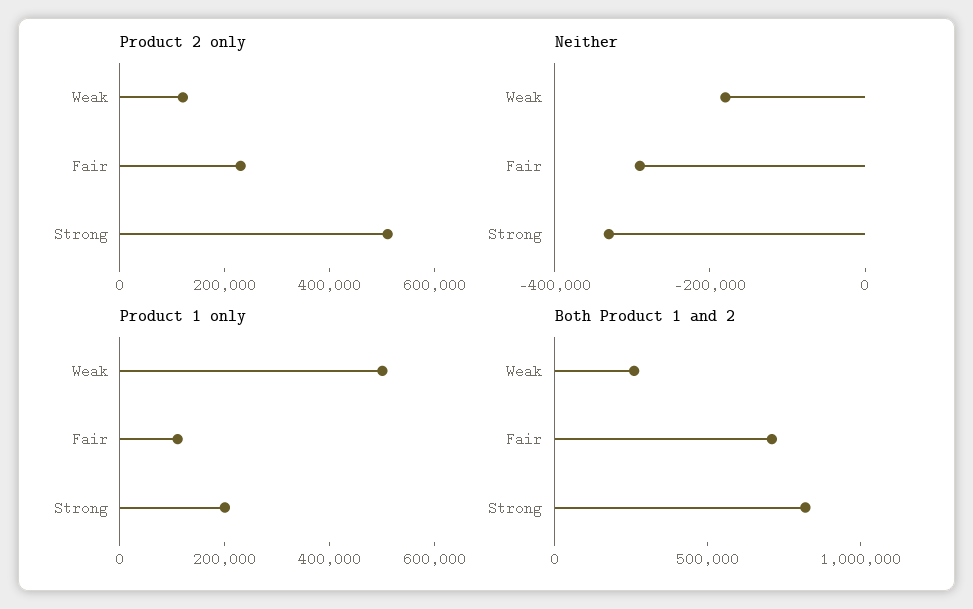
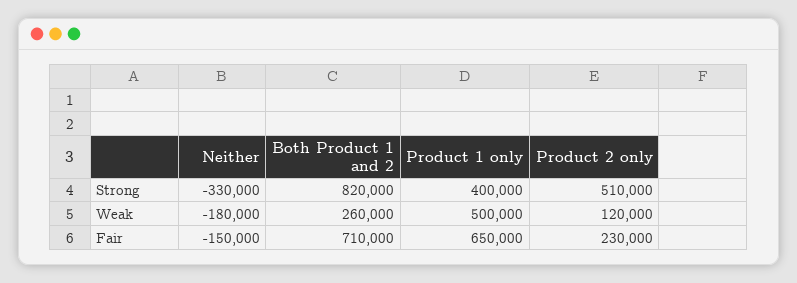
  {
    "Product 2 only": {
      "Weak": 120000,
      "Fair": 230000,
      "Strong": 510000
    },
    "Neither": {
      "Weak": -180000,
-     "Fair": -300000,
+     "Fair": -150000,
      "Strong": -330000
    },
    "Product 1 only": {
      "Weak": 500000,
-     "Fair": 100000,
+     "Fair": 650000,
-     "Strong": 200000
+     "Strong": 400000
    },
    "Both Product 1 and 2": {
      "Weak": 260000,
      "Fair": 710000,
      "Strong": 820000
    }
  }

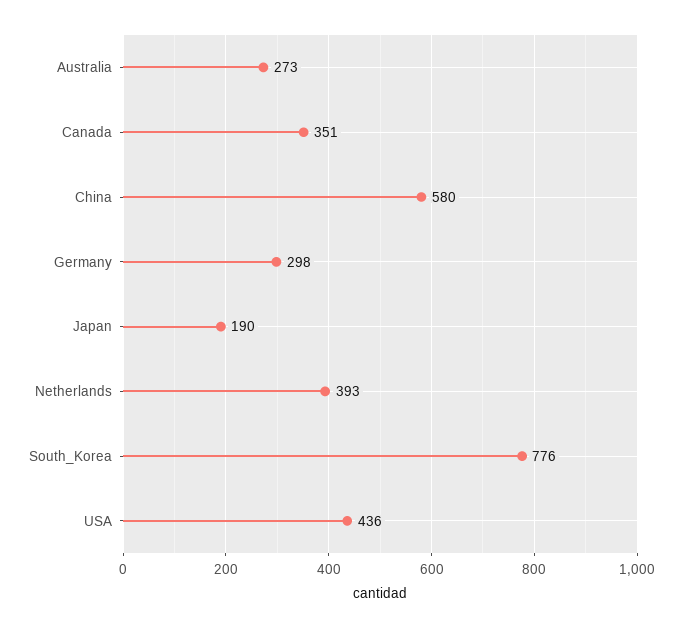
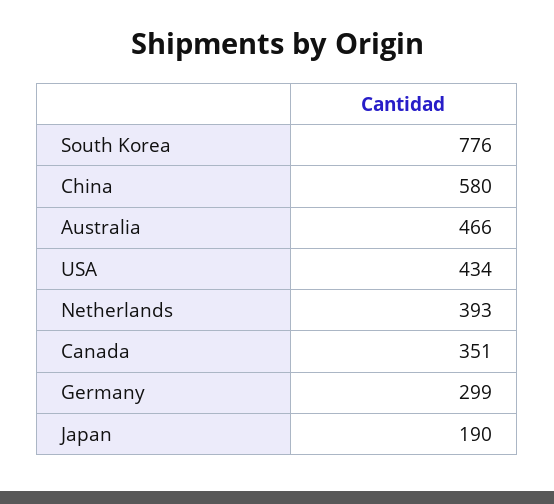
  {
-   "Australia": 273,
+   "Australia": 466,
    "Canada": 351,
    "China": 580,
-   "Germany": 298,
+   "Germany": 299,
    "Japan": 190,
    "Netherlands": 393,
    "South_Korea": 776,
-   "USA": 436
+   "USA": 434
  }

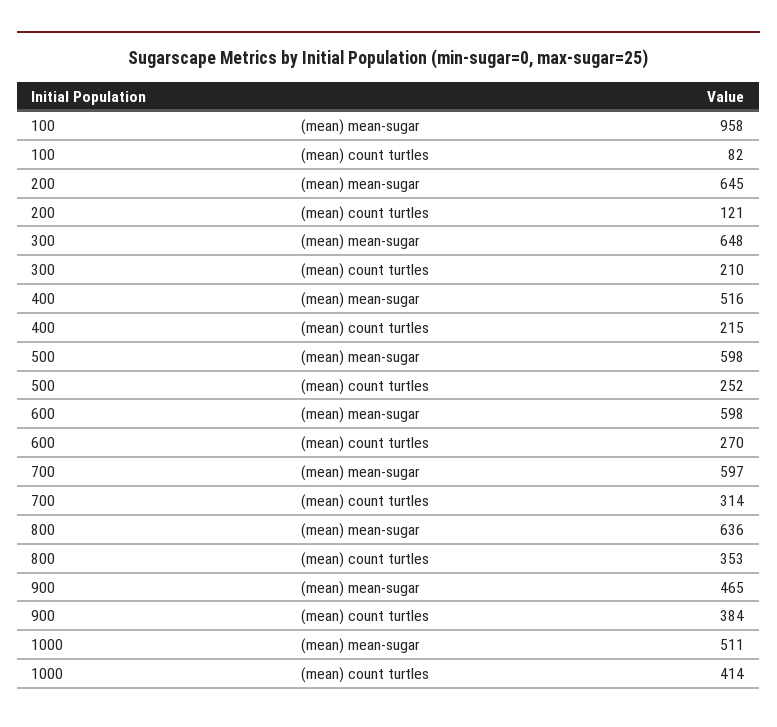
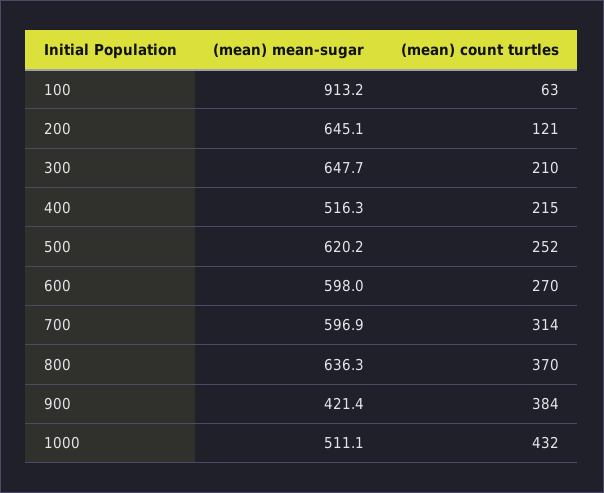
  {
    "100": {
-     "(mean) mean-sugar": 958,
+     "(mean) mean-sugar": 913.2,
-     "(mean) count turtles": 82
+     "(mean) count turtles": 63
    },
    "200": {
      "(mean) mean-sugar": 645.1,
      "(mean) count turtles": 121
    },
    "300": {
      "(mean) mean-sugar": 647.7,
      "(mean) count turtles": 210
    },
    "400": {
      "(mean) mean-sugar": 516.3,
      "(mean) count turtles": 215
    },
    "500": {
-     "(mean) mean-sugar": 598,
+     "(mean) mean-sugar": 620.2,
      "(mean) count turtles": 252
    },
    "600": {
      "(mean) mean-sugar": 598,
      "(mean) count turtles": 270
    },
    "700": {
      "(mean) mean-sugar": 596.9,
      "(mean) count turtles": 314
    },
    "800": {
      "(mean) mean-sugar": 636.3,
-     "(mean) count turtles": 353
+     "(mean) count turtles": 370
    },
    "900": {
-     "(mean) mean-sugar": 465,
+     "(mean) mean-sugar": 421.4,
      "(mean) count turtles": 384
    },
    "1000": {
      "(mean) mean-sugar": 511.1,
-     "(mean) count turtles": 414
+     "(mean) count turtles": 432
    }
  }

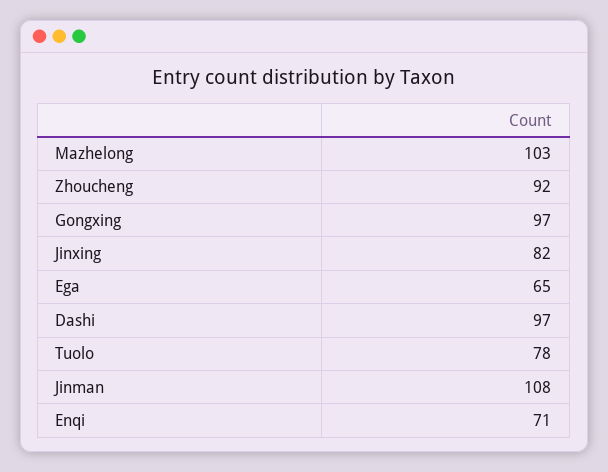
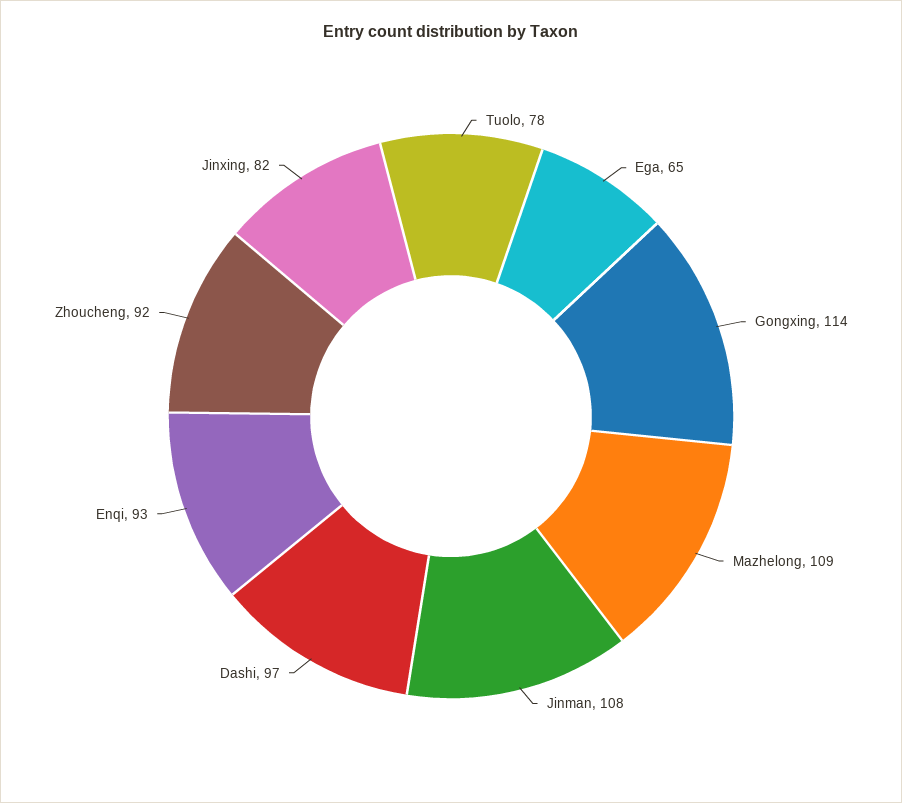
  {
-   "Mazhelong": 103,
+   "Mazhelong": 109,
    "Zhoucheng": 92,
-   "Gongxing": 97,
+   "Gongxing": 114,
    "Jinxing": 82,
    "Ega": 65,
    "Dashi": 97,
    "Tuolo": 78,
    "Jinman": 108,
-   "Enqi": 71
+   "Enqi": 93
  }

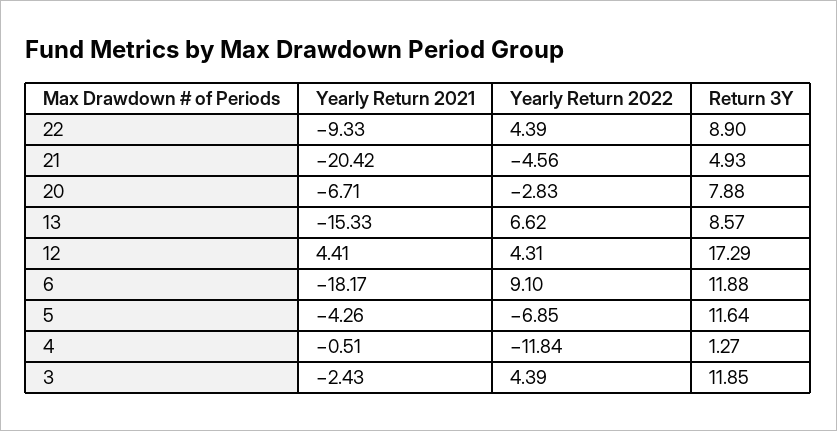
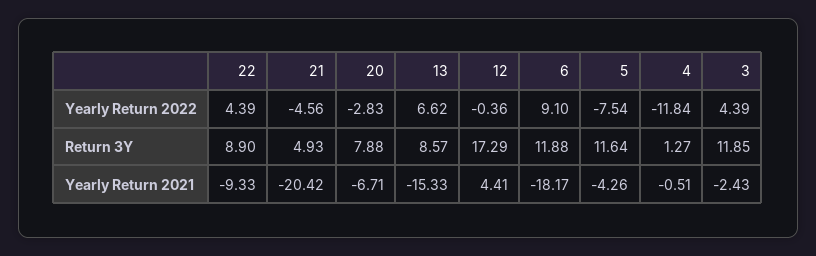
  {
    "Yearly Return 2021": {
      "22": -9.33,
      "21": -20.42,
      "20": -6.71,
      "13": -15.33,
      "12": 4.41,
      "6": -18.17,
      "5": -4.26,
      "4": -0.51,
      "3": -2.43
    },
    "Yearly Return 2022": {
      "22": 4.39,
      "21": -4.56,
      "20": -2.83,
      "13": 6.62,
-     "12": 4.31,
+     "12": -0.36,
      "6": 9.1,
-     "5": -6.85,
+     "5": -7.54,
      "4": -11.84,
      "3": 4.39
    },
    "Return 3Y": {
      "22": 8.9,
      "21": 4.93,
      "20": 7.88,
      "13": 8.57,
      "12": 17.29,
      "6": 11.88,
      "5": 11.64,
      "4": 1.27,
      "3": 11.85
    }
  }

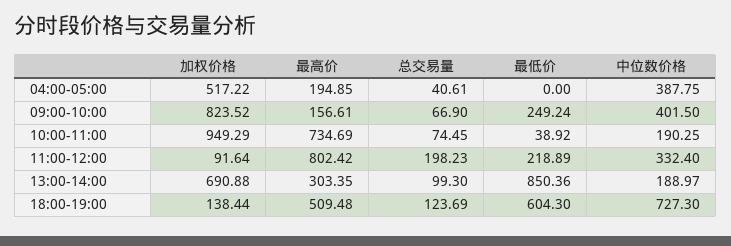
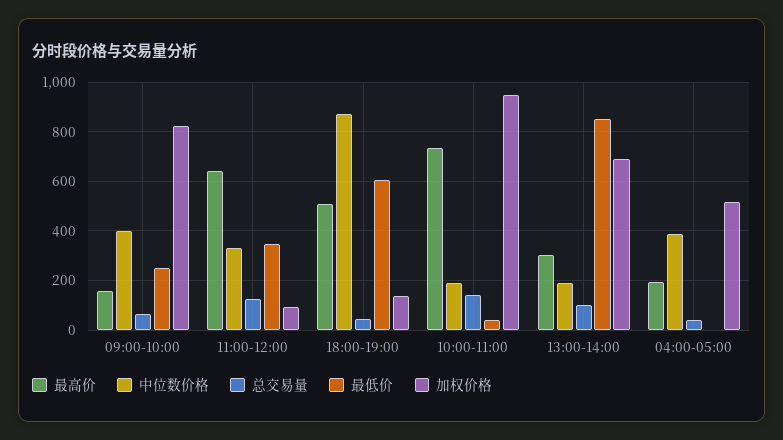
  {
    "加权价格": {
      "04:00-05:00": 517.22,
      "09:00-10:00": 823.52,
      "10:00-11:00": 949.29,
      "11:00-12:00": 91.64,
      "13:00-14:00": 690.88,
      "18:00-19:00": 138.44
    },
    "最高价": {
      "04:00-05:00": 194.85,
      "09:00-10:00": 156.61,
      "10:00-11:00": 734.69,
-     "11:00-12:00": 802.42,
+     "11:00-12:00": 650,
      "13:00-14:00": 303.35,
      "18:00-19:00": 509.48
    },
    "总交易量": {
      "04:00-05:00": 40.61,
      "09:00-10:00": 66.9,
-     "10:00-11:00": 74.45,
+     "10:00-11:00": 150,
-     "11:00-12:00": 198.23,
+     "11:00-12:00": 125,
      "13:00-14:00": 99.3,
-     "18:00-19:00": 123.69
+     "18:00-19:00": 50
    },
    "最低价": {
      "04:00-05:00": 0,
      "09:00-10:00": 249.24,
      "10:00-11:00": 38.92,
-     "11:00-12:00": 218.89,
+     "11:00-12:00": 350,
      "13:00-14:00": 850.36,
      "18:00-19:00": 604.3
    },
    "中位数价格": {
      "04:00-05:00": 387.75,
      "09:00-10:00": 401.5,
      "10:00-11:00": 190.25,
      "11:00-12:00": 332.4,
      "13:00-14:00": 188.97,
-     "18:00-19:00": 727.3
+     "18:00-19:00": 875
    }
  }

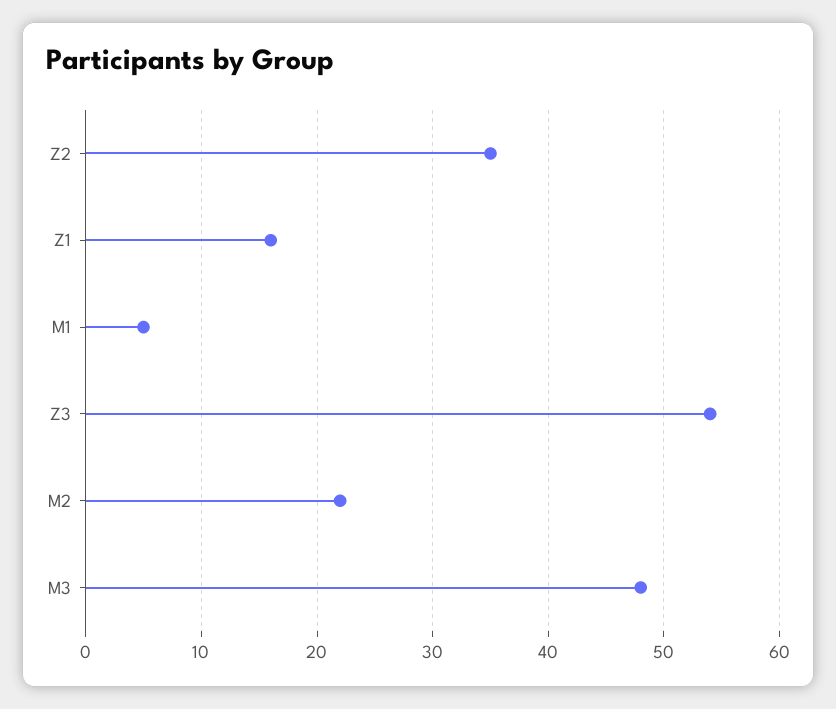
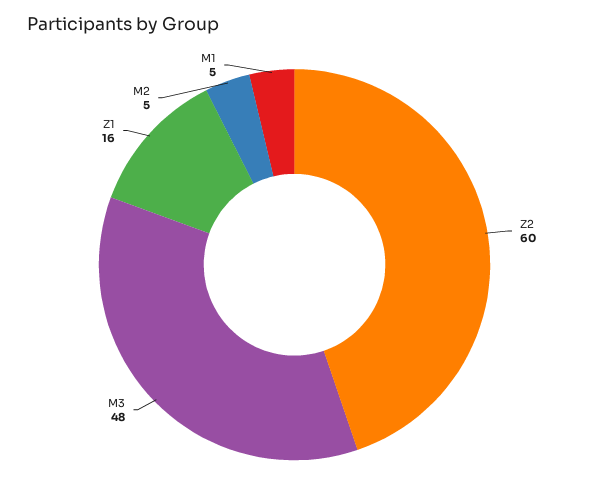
  {
-   "Z2": 35,
+   "Z2": 60,
    "Z1": 16,
    "M1": 5,
-   "Z3": 54,
-   "M2": 22,
+   "M2": 5,
    "M3": 48
  }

◆ ◆ ◆ ◆

Leave the pictures out and print the records above exactly as they stand.

  {
    "Product 2 only": {
      "Weak": 120000,
      "Fair": 230000,
      "Strong": 510000
    },
    "Neither": {
      "Weak": -180000,
-     "Fair": -300000,
+     "Fair": -150000,
      "Strong": -330000
    },
    "Product 1 only": {
      "Weak": 500000,
-     "Fair": 100000,
+     "Fair": 650000,
-     "Strong": 200000
+     "Strong": 400000
    },
    "Both Product 1 and 2": {
      "Weak": 260000,
      "Fair": 710000,
      "Strong": 820000
    }
  }

  {
-   "Australia": 273,
+   "Australia": 466,
    "Canada": 351,
    "China": 580,
-   "Germany": 298,
+   "Germany": 299,
    "Japan": 190,
    "Netherlands": 393,
    "South_Korea": 776,
-   "USA": 436
+   "USA": 434
  }

  {
    "100": {
-     "(mean) mean-sugar": 958,
+     "(mean) mean-sugar": 913.2,
-     "(mean) count turtles": 82
+     "(mean) count turtles": 63
    },
    "200": {
      "(mean) mean-sugar": 645.1,
      "(mean) count turtles": 121
    },
    "300": {
      "(mean) mean-sugar": 647.7,
      "(mean) count turtles": 210
    },
    "400": {
      "(mean) mean-sugar": 516.3,
      "(mean) count turtles": 215
    },
    "500": {
-     "(mean) mean-sugar": 598,
+     "(mean) mean-sugar": 620.2,
      "(mean) count turtles": 252
    },
    "600": {
      "(mean) mean-sugar": 598,
      "(mean) count turtles": 270
    },
    "700": {
      "(mean) mean-sugar": 596.9,
      "(mean) count turtles": 314
    },
    "800": {
      "(mean) mean-sugar": 636.3,
-     "(mean) count turtles": 353
+     "(mean) count turtles": 370
    },
    "900": {
-     "(mean) mean-sugar": 465,
+     "(mean) mean-sugar": 421.4,
      "(mean) count turtles": 384
    },
    "1000": {
      "(mean) mean-sugar": 511.1,
-     "(mean) count turtles": 414
+     "(mean) count turtles": 432
    }
  }

  {
-   "Mazhelong": 103,
+   "Mazhelong": 109,
    "Zhoucheng": 92,
-   "Gongxing": 97,
+   "Gongxing": 114,
    "Jinxing": 82,
    "Ega": 65,
    "Dashi": 97,
    "Tuolo": 78,
    "Jinman": 108,
-   "Enqi": 71
+   "Enqi": 93
  }

  {
    "Yearly Return 2021": {
      "22": -9.33,
      "21": -20.42,
      "20": -6.71,
      "13": -15.33,
      "12": 4.41,
      "6": -18.17,
      "5": -4.26,
      "4": -0.51,
      "3": -2.43
    },
    "Yearly Return 2022": {
      "22": 4.39,
      "21": -4.56,
      "20": -2.83,
      "13": 6.62,
-     "12": 4.31,
+     "12": -0.36,
      "6": 9.1,
-     "5": -6.85,
+     "5": -7.54,
      "4": -11.84,
      "3": 4.39
    },
    "Return 3Y": {
      "22": 8.9,
      "21": 4.93,
      "20": 7.88,
      "13": 8.57,
      "12": 17.29,
      "6": 11.88,
      "5": 11.64,
      "4": 1.27,
      "3": 11.85
    }
  }

  {
    "加权价格": {
      "04:00-05:00": 517.22,
      "09:00-10:00": 823.52,
      "10:00-11:00": 949.29,
      "11:00-12:00": 91.64,
      "13:00-14:00": 690.88,
      "18:00-19:00": 138.44
    },
    "最高价": {
      "04:00-05:00": 194.85,
      "09:00-10:00": 156.61,
      "10:00-11:00": 734.69,
-     "11:00-12:00": 802.42,
+     "11:00-12:00": 650,
      "13:00-14:00": 303.35,
      "18:00-19:00": 509.48
    },
    "总交易量": {
      "04:00-05:00": 40.61,
      "09:00-10:00": 66.9,
-     "10:00-11:00": 74.45,
+     "10:00-11:00": 150,
-     "11:00-12:00": 198.23,
+     "11:00-12:00": 125,
      "13:00-14:00": 99.3,
-     "18:00-19:00": 123.69
+     "18:00-19:00": 50
    },
    "最低价": {
      "04:00-05:00": 0,
      "09:00-10:00": 249.24,
      "10:00-11:00": 38.92,
-     "11:00-12:00": 218.89,
+     "11:00-12:00": 350,
      "13:00-14:00": 850.36,
      "18:00-19:00": 604.3
    },
    "中位数价格": {
      "04:00-05:00": 387.75,
      "09:00-10:00": 401.5,
      "10:00-11:00": 190.25,
      "11:00-12:00": 332.4,
      "13:00-14:00": 188.97,
-     "18:00-19:00": 727.3
+     "18:00-19:00": 875
    }
  }

  {
-   "Z2": 35,
+   "Z2": 60,
    "Z1": 16,
    "M1": 5,
-   "Z3": 54,
-   "M2": 22,
+   "M2": 5,
    "M3": 48
  }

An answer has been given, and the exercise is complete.